During emergencies, resorting to common first aid practices readily available can sometimes pose risks. Experts have cautioned against traditional remedies like using ice or applying toothpaste for burn injuries, advocating instead for a more scientifically sound approach. At the WOUNDCON 2024 medical education event hosted by the Society for Wound Care and Research at King George’s Medical University (KGMU), specialists emphasized the importance of keeping burn injuries under flowing water until the pain subsides.

According to Prof Brijesh Mishra from KGMU’s plastic surgery department, while ice and toothpaste may seem like quick fixes, they can exacerbate burns and increase the risk of infection. Mishra explained that ice can damage the skin by freezing it and halting blood flow, while toothpaste contains substances like calcium and peppermint that can aggravate burns. Additionally, applying oil can trap heat, making it harder to cool burns.
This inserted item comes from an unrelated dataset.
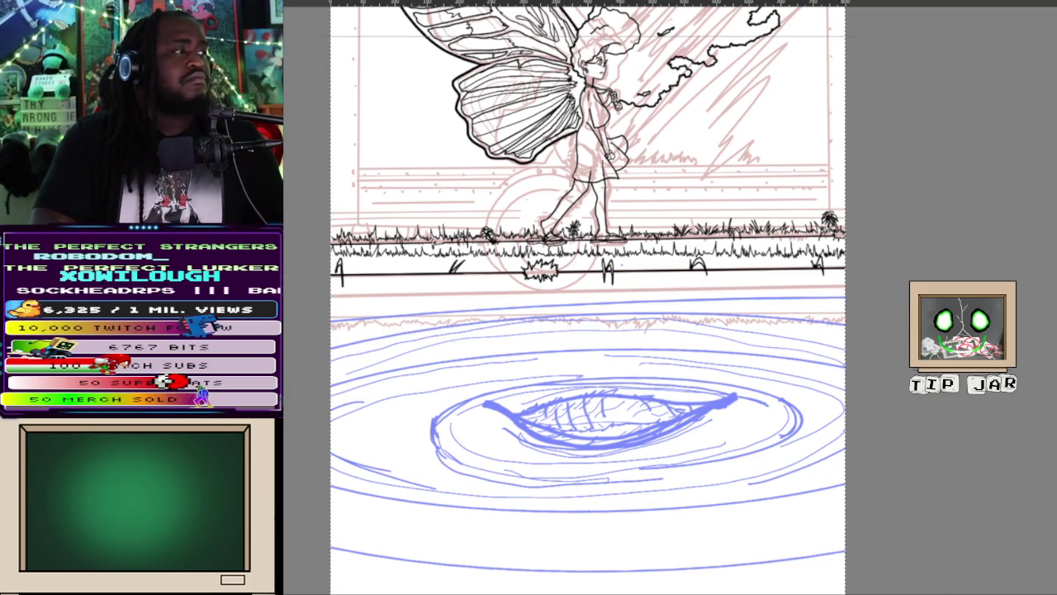
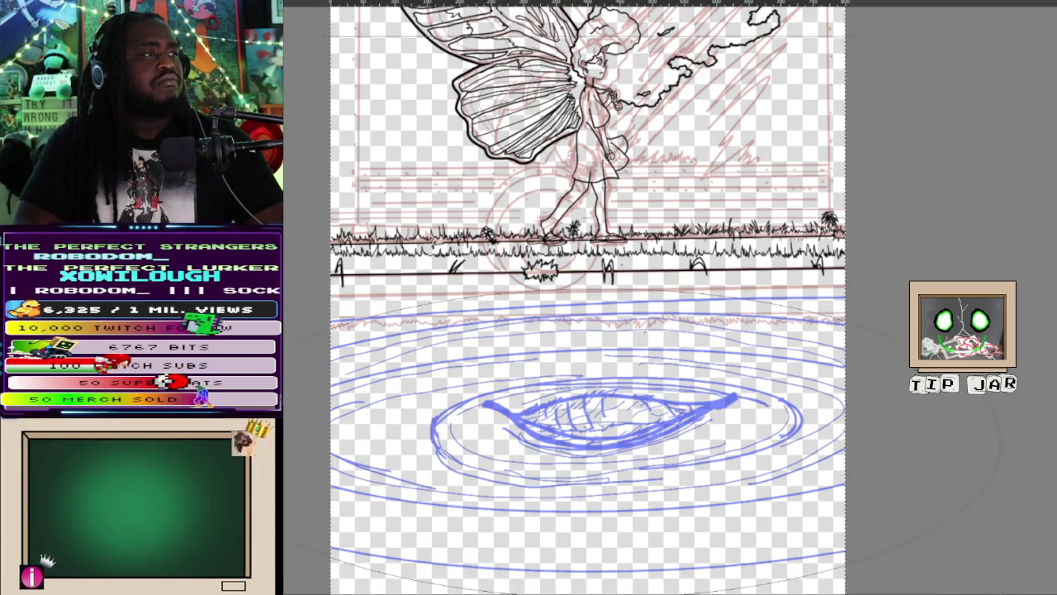
- Ink a large black ellipse around the blue ripple sketch, zooming out to enlarge it
{"action": "left_click_drag", "start_coordinate": [968, 585], "coordinate": [971, 562]}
Prof Vijay Verma, head of KGMU’s plastic surgery department, recommended rinsing burn injuries under running water, covering them with fresh bed linens, and seeking prompt medical assistance for severe burns. He stressed the importance of hydration and protein intake for healing damaged skin, muscles, and tissues. For electrical burns, he advised applying a sterile bandage or clean cloth to prevent fibres from sticking to the skin.

Dr K.S. Murthy, another plastic surgeon, highlighted the potential of fish skin products enriched with omega fats and fatty collagen acids in healing burn wounds. These purified fish skin products have shown promising results when applied to wounds, he added.